** TASK INSTRUCTIONS **
All of the entries below should be returned verbatim, apart from the pictures.

(Collected data)

/---

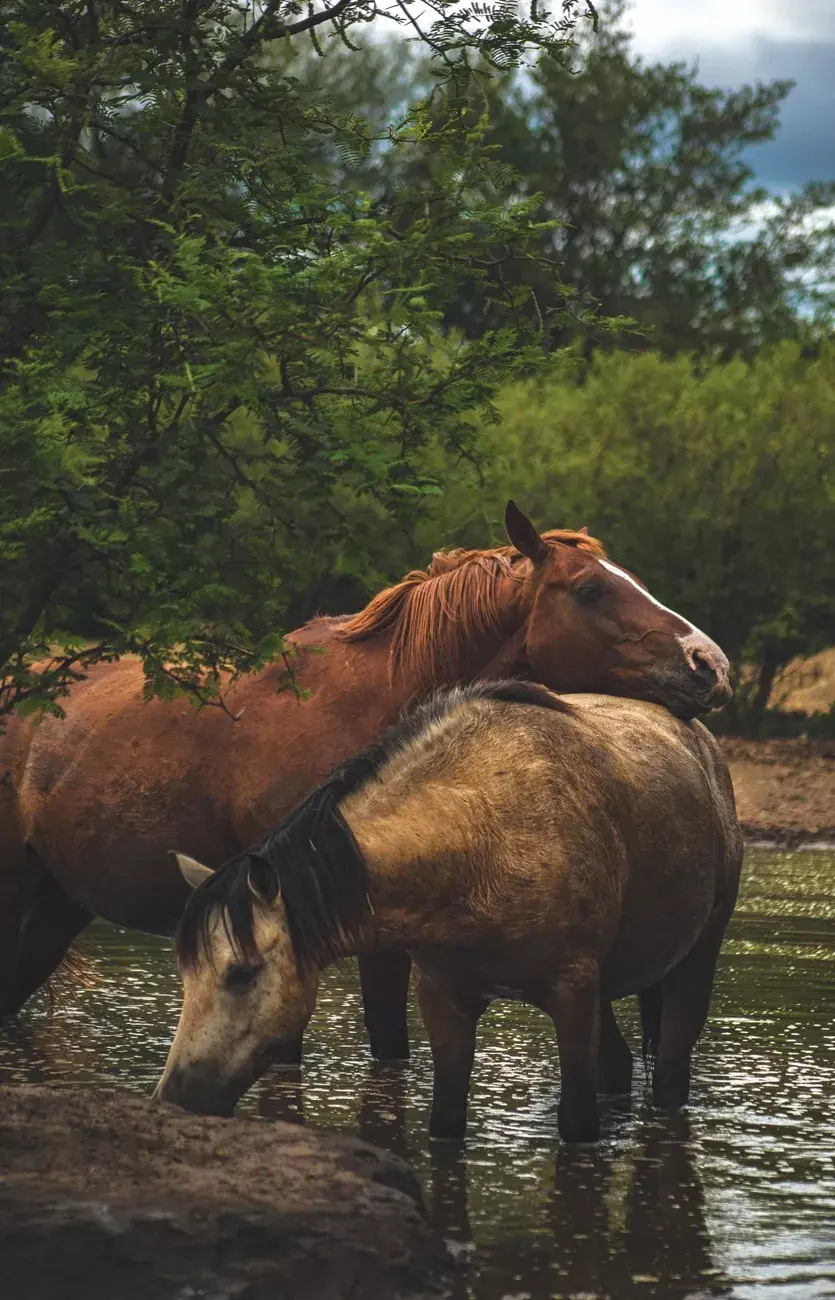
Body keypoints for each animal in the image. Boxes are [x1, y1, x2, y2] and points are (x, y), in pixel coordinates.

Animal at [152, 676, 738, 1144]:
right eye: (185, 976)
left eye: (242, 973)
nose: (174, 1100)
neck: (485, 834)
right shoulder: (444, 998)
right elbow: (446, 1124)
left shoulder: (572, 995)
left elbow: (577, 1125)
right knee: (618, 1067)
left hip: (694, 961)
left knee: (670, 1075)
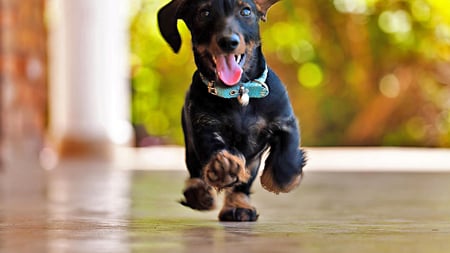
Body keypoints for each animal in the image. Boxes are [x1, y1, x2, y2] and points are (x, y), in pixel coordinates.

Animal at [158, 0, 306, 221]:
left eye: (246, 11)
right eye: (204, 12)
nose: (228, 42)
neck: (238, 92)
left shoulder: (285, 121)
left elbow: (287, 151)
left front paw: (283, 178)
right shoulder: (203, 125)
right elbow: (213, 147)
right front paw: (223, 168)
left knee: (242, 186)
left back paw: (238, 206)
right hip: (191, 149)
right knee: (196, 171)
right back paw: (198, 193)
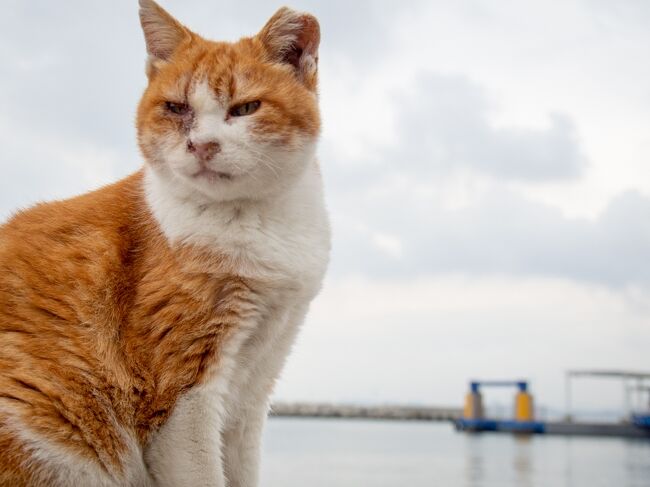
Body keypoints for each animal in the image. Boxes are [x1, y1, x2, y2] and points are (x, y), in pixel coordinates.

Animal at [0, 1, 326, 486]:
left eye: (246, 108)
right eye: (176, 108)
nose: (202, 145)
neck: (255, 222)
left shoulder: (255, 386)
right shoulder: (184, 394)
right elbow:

\---

** RESULT OF THE EXERCISE **
Body keypoints for each animal in the image. Boxes are [x1, y1, x2, y2] and points are (x, y), in pixel coordinates.

Animal at [152, 676, 738, 1144]:
right eye: (185, 976)
left eye: (242, 973)
nose: (174, 1100)
neck: (485, 834)
right shoulder: (444, 998)
right elbow: (446, 1124)
left shoulder: (572, 995)
left elbow: (577, 1125)
right knee: (618, 1067)
left hip: (694, 961)
left knee: (670, 1075)
Body keypoints for each animal in the image. Boxes are [x1, y1, x2, y2] and points are (x, y), in pixel coordinates.

Animal at [158, 0, 306, 221]:
left eye: (246, 11)
right eye: (204, 12)
nose: (228, 42)
neck: (238, 92)
left shoulder: (285, 121)
left elbow: (287, 151)
left front paw: (283, 178)
right shoulder: (203, 125)
right elbow: (213, 147)
right front paw: (223, 168)
left knee: (242, 186)
left back paw: (238, 206)
right hip: (191, 149)
right knee: (196, 171)
right back paw: (198, 193)
Body keypoints for each animal in the image. Boxes are [x1, y1, x2, y2] and points are (x, y), in pixel coordinates.

Animal at [0, 1, 326, 486]:
left eye: (246, 108)
right eye: (176, 108)
nose: (202, 145)
neck: (255, 222)
left shoulder: (255, 386)
right shoulder: (184, 394)
right elbow:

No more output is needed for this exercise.